::: DATA :::

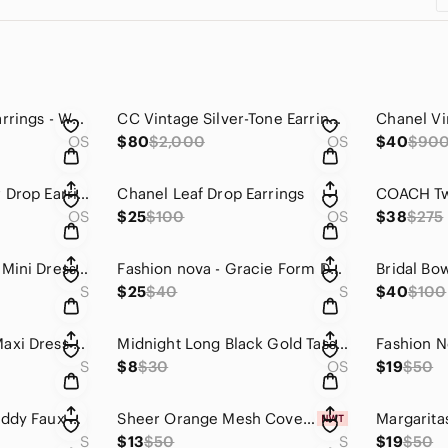
CC vintage Heart Earrings - White
CC Vintage Silver-Tone Earrings - Silver
Chanel Vi
OS
$80
$2,000
OS
$40
$90
Chanel Elegant Tear Drop Earrings
Chanel Leaf Drop Earrings
OS
$25
$100
OS
$38
$275
Fashion Nova Black Mini Dress with Red Rosette Trim
Fashion nova - Gracie Form Double Lined Mini Dress - Black
Bridal Bo
S
$25
$40
S
$40
$100
Elena Sheer Mesh Maxi Dress - Black
Midnight Long Black Gold Tassel Choker
S
$8
$30
OS
$19
$50
Shoe Dazzle Pink Teddy Faux Shearling Long Coat
Sheer Orange Mesh Cover Up with Sash Flower
S
$13
$50
S
$19
$50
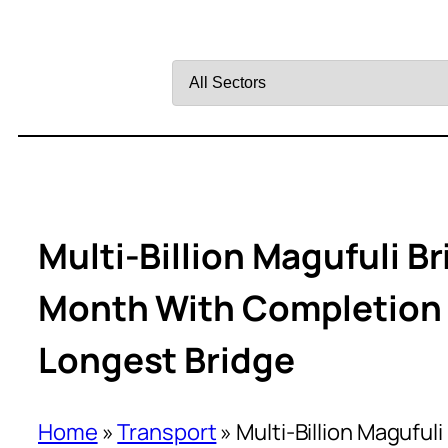
Filter
by
Sector
Multi-Billion Magufuli 
Month With Completion A
Longest Bridge
Home
»
Transport
»
Multi-Billion Magufu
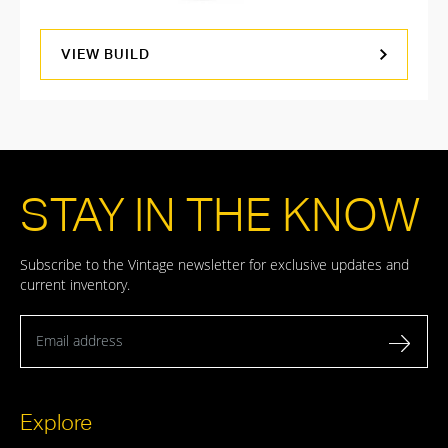
VIEW BUILD
STAY IN THE KNOW
Subscribe to the Vintage newsletter for exclusive updates and
current inventory.
Email address
Explore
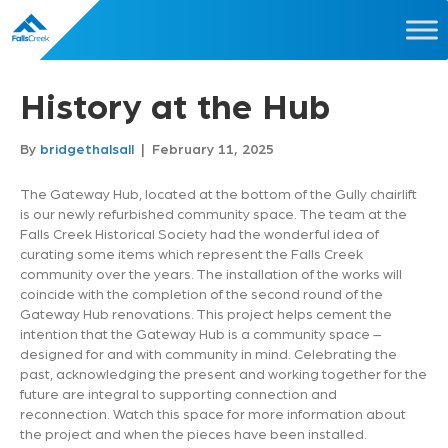
History at the Hub
By
bridgethalsall
|
February 11, 2025
The Gateway Hub, located at the bottom of the Gully chairlift
is our newly refurbished community space. The team at the
Falls Creek Historical Society had the wonderful idea of
curating some items which represent the Falls Creek
community over the years. The installation of the works will
coincide with the completion of the second round of the
Gateway Hub renovations. This project helps cement the
intention that the Gateway Hub is a community space –
designed for and with community in mind. Celebrating the
past, acknowledging the present and working together for the
future are integral to supporting connection and
reconnection. Watch this space for more information about
the project and when the pieces have been installed.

:::

▶ **TO-DO ITEM**: Lines with the word "Gateway" in them: report all of these from the listing above.

▶ **REPLY**:
The Gateway Hub, located at the bottom of the Gully chairlift
Gateway Hub renovations. This project helps cement the
intention that the Gateway Hub is a community space –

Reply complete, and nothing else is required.